Money and politics, the stuff of social science, now drive global warming, and climate science needs to get with it, a National Research Council report suggests.
"Demand is growing for credible, understandable and useful information for responding to climate change," says the report, called Restructuring Federal Climate Research to Meet the Challenges of Climate Change. The report, released Thursday, calls for "transformation" of climate science to emphasize the climate's influence on food, economics and public health.
Otherwise, there's lots of evidence that politicians will tackle such practical problems without scientists.
In his speech to Congress last week, for example, President Obama asked his audience "to truly transform our economy, protect our security, and save our planet from the ravages of climate change." The Senate and House had hearings last week that explored the economics of climate change.
And the Center for Public Integrity reported that about 2,340 climate change lobbyists, advocating for everything from more nuclear reactors to money for saving coral reefs, have found employment since 2008.
For the planet and its people, what's at stake is an expected rise of 6 degrees Fahrenheit in average global surface temperatures by 2100, described in the 2007 Intergovernmental Panel on Climate Change report, if "greenhouse" gas emissions continue at current rates. Greenhouse gases, primarily carbon dioxide released by burning fossil fuels such as coal, trap heat in the atmosphere and propel global warming.
Containing them could be expensive. "People are wondering how much this is going to cost," says Peter Barnes, author of Who Owns the Sky?: Our Common Assets and the Future of Capitalism. "There are approaches out there that could benefit many people, or ones that could benefit just a few."
Greenhouse gas emissions are surpassing the "business as usual" projections behind the estimated 6-degree increase, according to research presented by Stanford University's Christopher Field at the American Association for the Advancement of Science meeting last month in Chicago and last week at a Senate Environment and Public Works Committee hearing.
A House Ways and Means Committee hearing discussed keeping emissions worldwide below levels needed to trigger a 2-degree rise, which poses "severe risks to natural systems and human health," says climate scientist Brenda Ekwurzel of the Union of Concerned Scientists. But Field warns that such an increase already may be locked in this century because of newly recognized effects:
• Forest fires in drying tropical regions will release extra carbon dioxide.

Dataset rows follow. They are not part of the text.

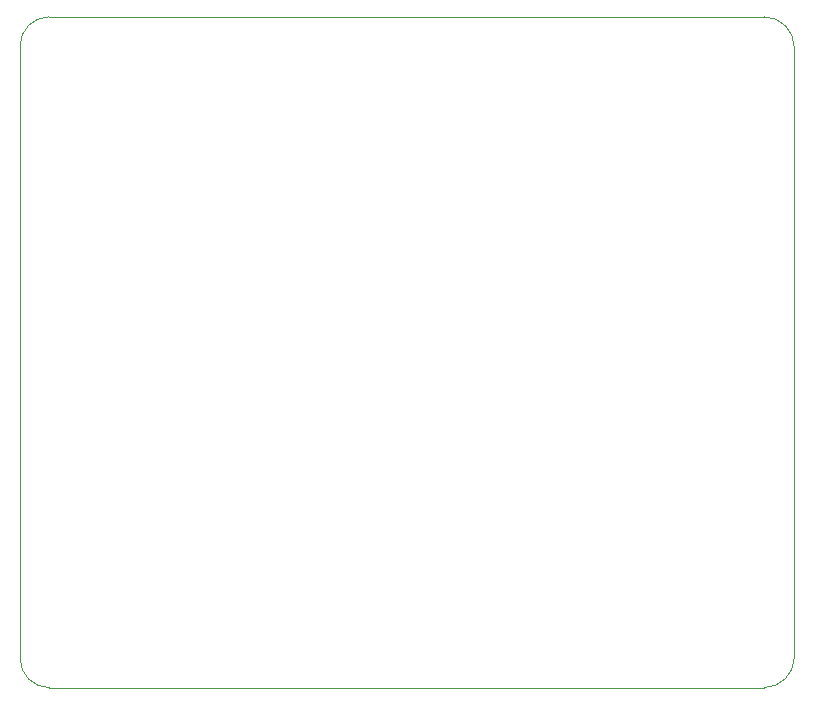
<source format=gm1>
%TF.GenerationSoftware,KiCad,Pcbnew,8.0.7*%
%TF.CreationDate,2025-03-15T19:42:46+02:00*%
%TF.ProjectId,LCD Dual 7 Segment Tester,4c434420-4475-4616-9c20-37205365676d,V1*%
%TF.SameCoordinates,Original*%
%TF.FileFunction,Profile,NP*%
%FSLAX46Y46*%
G04 Gerber Fmt 4.6, Leading zero omitted, Abs format (unit mm)*
G04 Created by KiCad (PCBNEW 8.0.7) date 2025-03-15 19:42:46*
%MOMM*%
%LPD*%
G01*
G04 APERTURE LIST*
%TA.AperFunction,Profile*%
%ADD10C,0.100000*%
%TD*%
G04 APERTURE END LIST*
D10*
X-2032000Y-11430000D02*
X-2032000Y40408915D01*
X60960000Y42885415D02*
G75*
G02*
X63522915Y40322500I0J-2562915D01*
G01*
X63522915Y-11343585D02*
G75*
G02*
X60960000Y-13906500I-2562915J0D01*
G01*
X444500Y-13906500D02*
G75*
G02*
X-2032000Y-11430000I0J2476500D01*
G01*
X-2032000Y40408915D02*
G75*
G02*
X444500Y42885415I2476500J0D01*
G01*
X444500Y42885415D02*
X60960000Y42885415D01*
X63522915Y-11343585D02*
X63522915Y40322500D01*
X60960000Y-13906500D02*
X444500Y-13906500D01*
M02*

</source>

• Melting tundra in the warming Arctic releases methane, a greenhouse gas.
• Warmer oceans are less able to absorb atmospheric carbon dioxide.
"We're facing a very serious increase, almost certainly," Field says.
Obama and his new Energy secretary, Nobel Prize winner Stephen Chu, have championed low-emission fuels, wind and solar power, advanced biofuels and clean coal, which is specially processed to reduce its carbon emissions. But Obama in his speech also called for a cap on carbon pollution.
"That's the real story," Barnes says. "That's what the lobbyists are for."
The research council report says, "Broadly speaking, there are two mechanisms by which climate change has a fundamental impact on the economy." First are direct effects: droughts, floods, heat waves. Second are the economic cost of plans to cap emissions. "There will be costs, and those costs will be borne by everyone," the report says. The problem is that "our knowledge of the economics of climate change is surprisingly incomplete and imprecise."
Obama has called for setting up a cap on emissions and dividing the allowed emissions among the greenhouse-gas-releasing industries through the sale of permits. The anticipated revenue from those permits is $645 billion over 10 years. If the plan succeeds, Barnes predicts that industries and environmental groups will both want some of that money for their respective interests. He prefers giving voters monthly "stimulus checks" to offset the energy costs passed along by industries, "so taxpayers can see some benefits."